Law 500 - Common Law Analysis: Private Ordering (4 units)
This course will focus primarily on the common law of contracts to teach this method of analysis, in which the law is derived from judicial decisions rather than statutes or the Constitution.

Law 504 - Procedural Analysis (4 units)
This course will use civil procedure as the foundation for teaching students about areas of law in which there are procedural rules, and how analysis and arguments are made in such contexts.

Law 503 - Statutory Analysis (3 units)
This course will use criminal law as a basis for teaching students the methods employed in all areas of law for analyzing statutes.

SPRING SEMESTER 2010

Law 507B - Legal Profession II (2 units)
Continuation of fall semester course.

Law 506B - Lawyering Skills II (3 units)
In the spring semester of this two-semester course, all students will have gained experience in a legal clinic setting, where they will conduct intake interviews of actual clients for the Legal Aid Society of Orange County.

Law 501 - Common Law Analysis: Public Ordering (4 units)
This course will use torts as a way of further examining the common law, and how lawyers reason and develop arguments in this area.

Law 502 - Constitutional Analysis (4 units)
This course will teach students basic areas of constitutional law such as separation of powers, federalism, and individual liberties. It will focus on how constitutional arguments are made, and how courts and lawyers analyze constitutional issues.

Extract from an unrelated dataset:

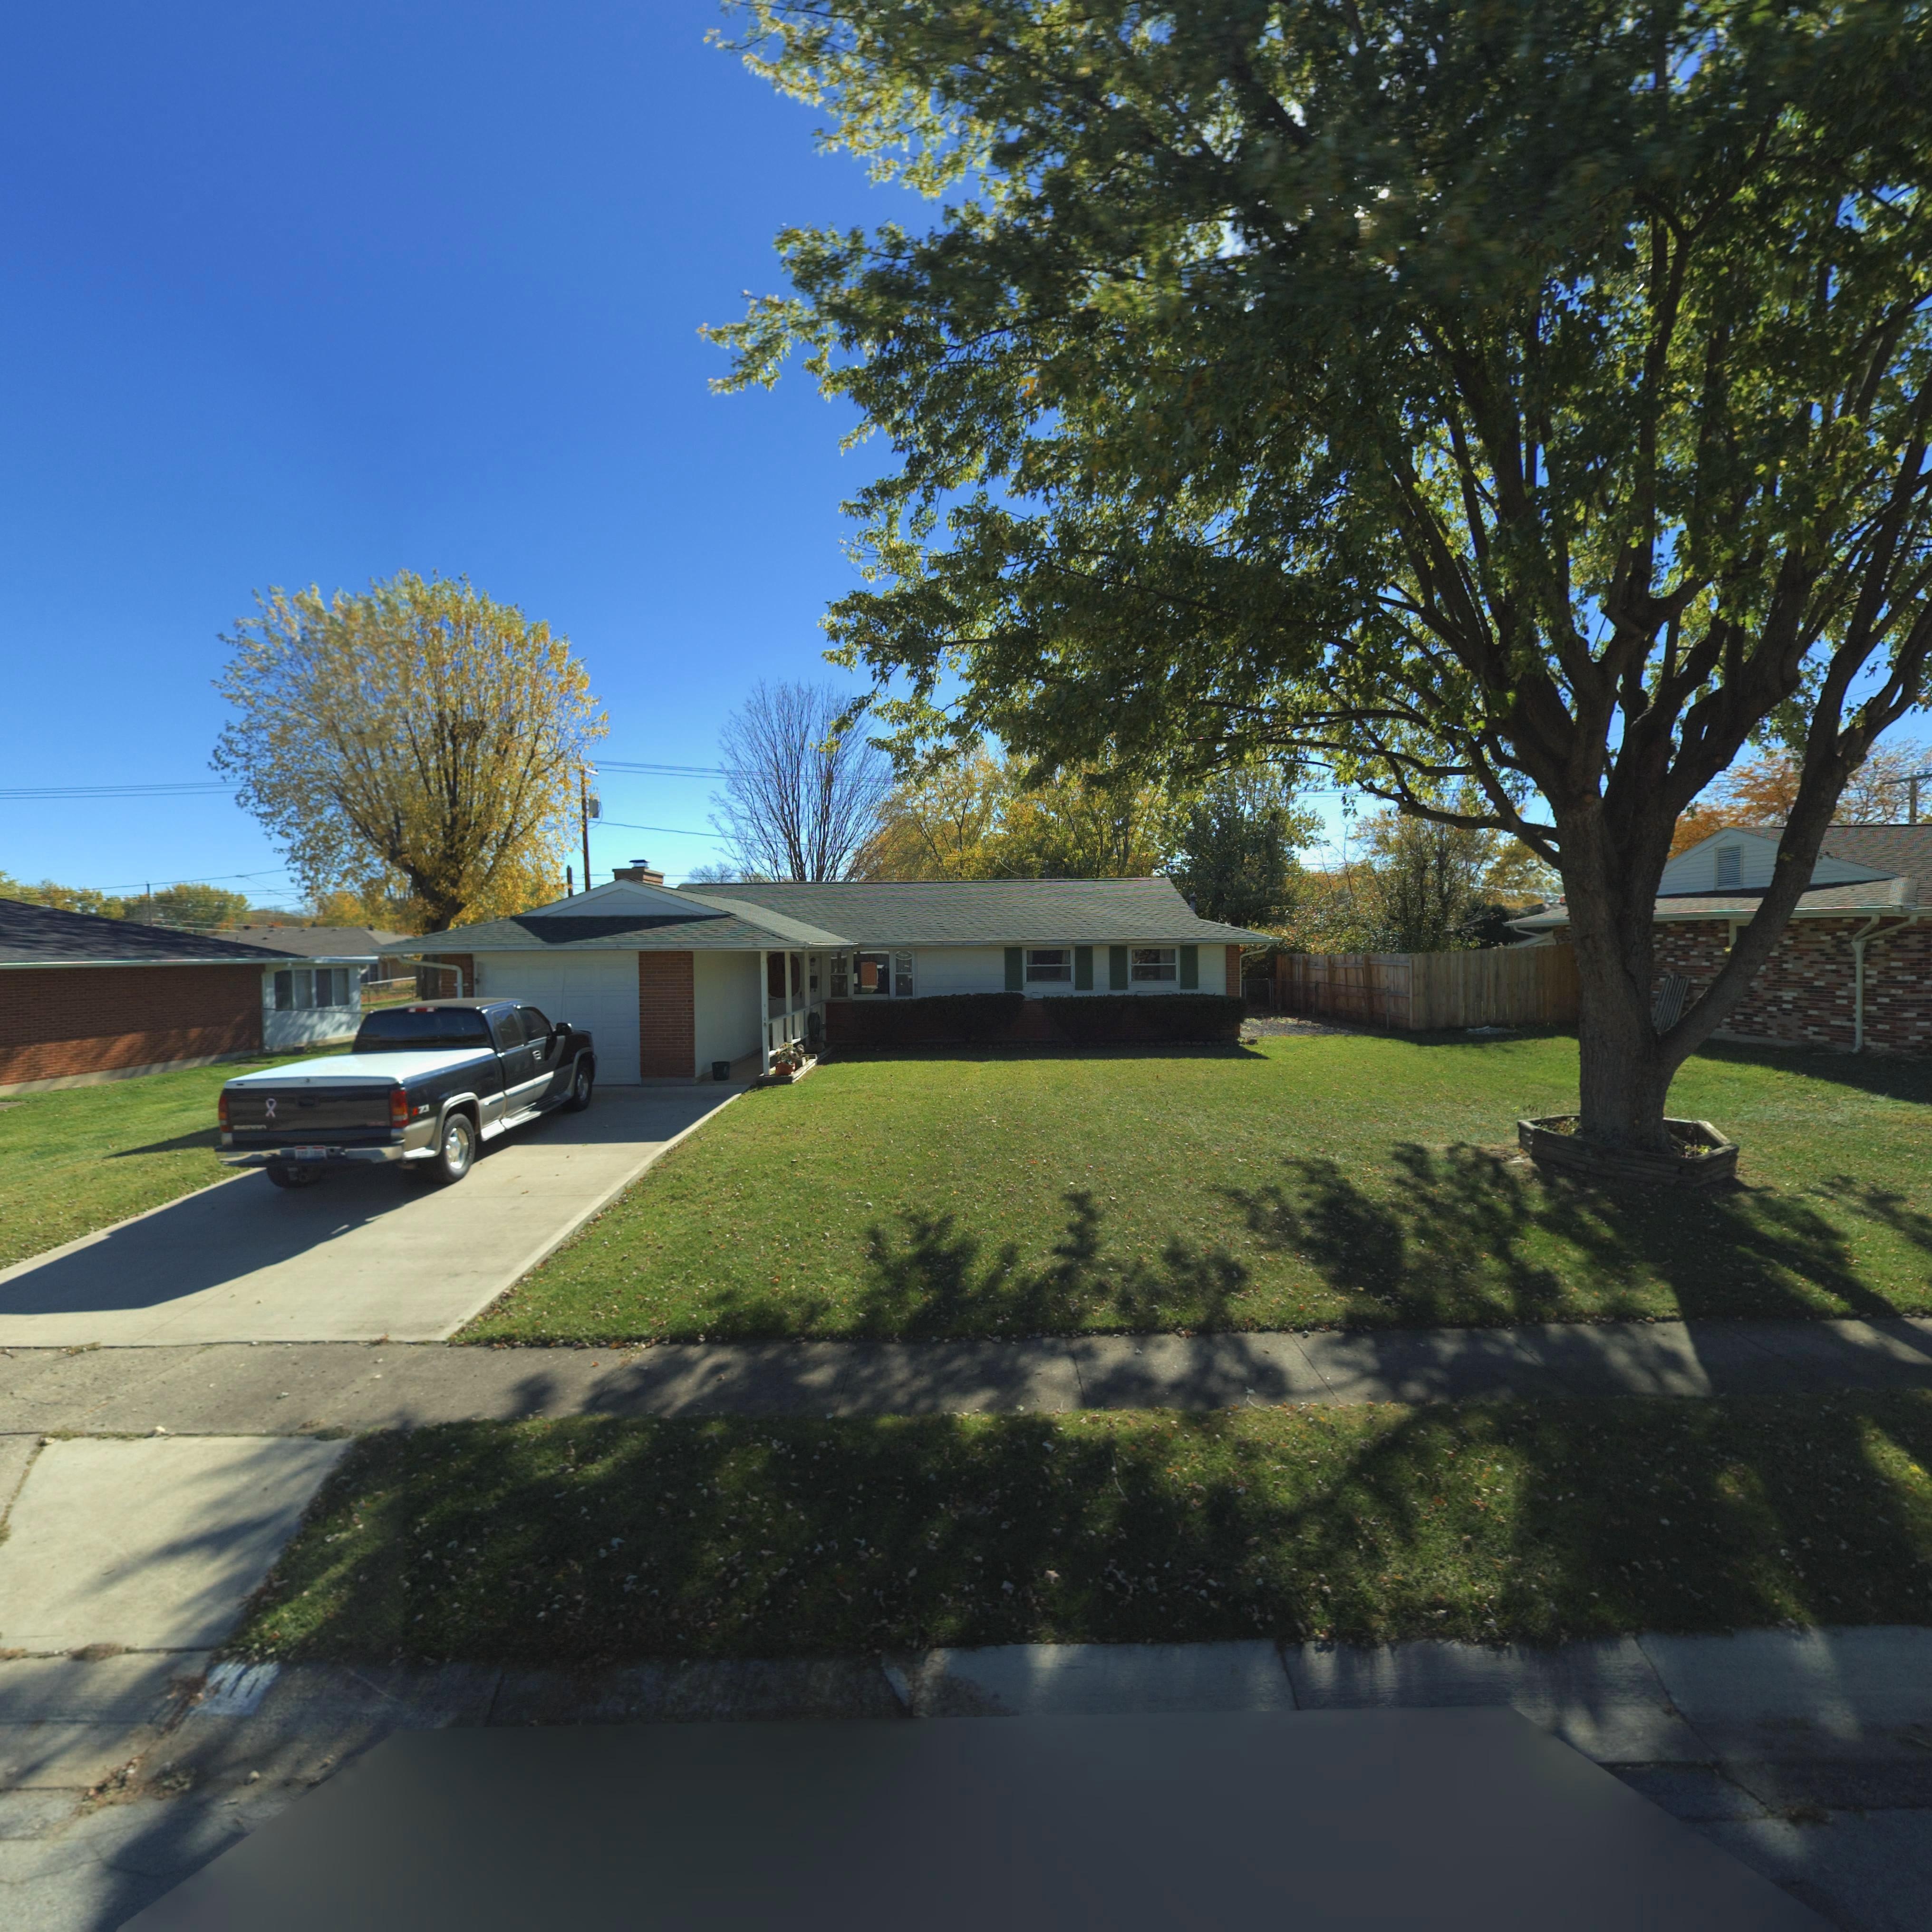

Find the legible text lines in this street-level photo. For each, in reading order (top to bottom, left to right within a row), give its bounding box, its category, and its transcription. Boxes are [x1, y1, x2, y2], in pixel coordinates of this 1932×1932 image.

[208, 1674, 262, 1701] StreetNumber: 411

Law 505 - International Legal Analysis (3 units)
This course will introduce students to international law and the ways that analyses in this area are similar to and different from analysis in other areas of law.

our difference

“The traditional first-year legal

writing course will be reoriented as a course on lawyering skills. To pick one example, part of the course should teach fact investigation, a crucial skill that is all too often ignored in law schools. Also, I have proposed that the faculty develop a two-week course at the beginning of the second semester where students take a class on contract drafting or negotiation or trial practice so that skills training is part of the first year. The upper-level curriculum will include skills classes that prepare students for the top level of practice in areas such as business law, intellectual property and litigation.”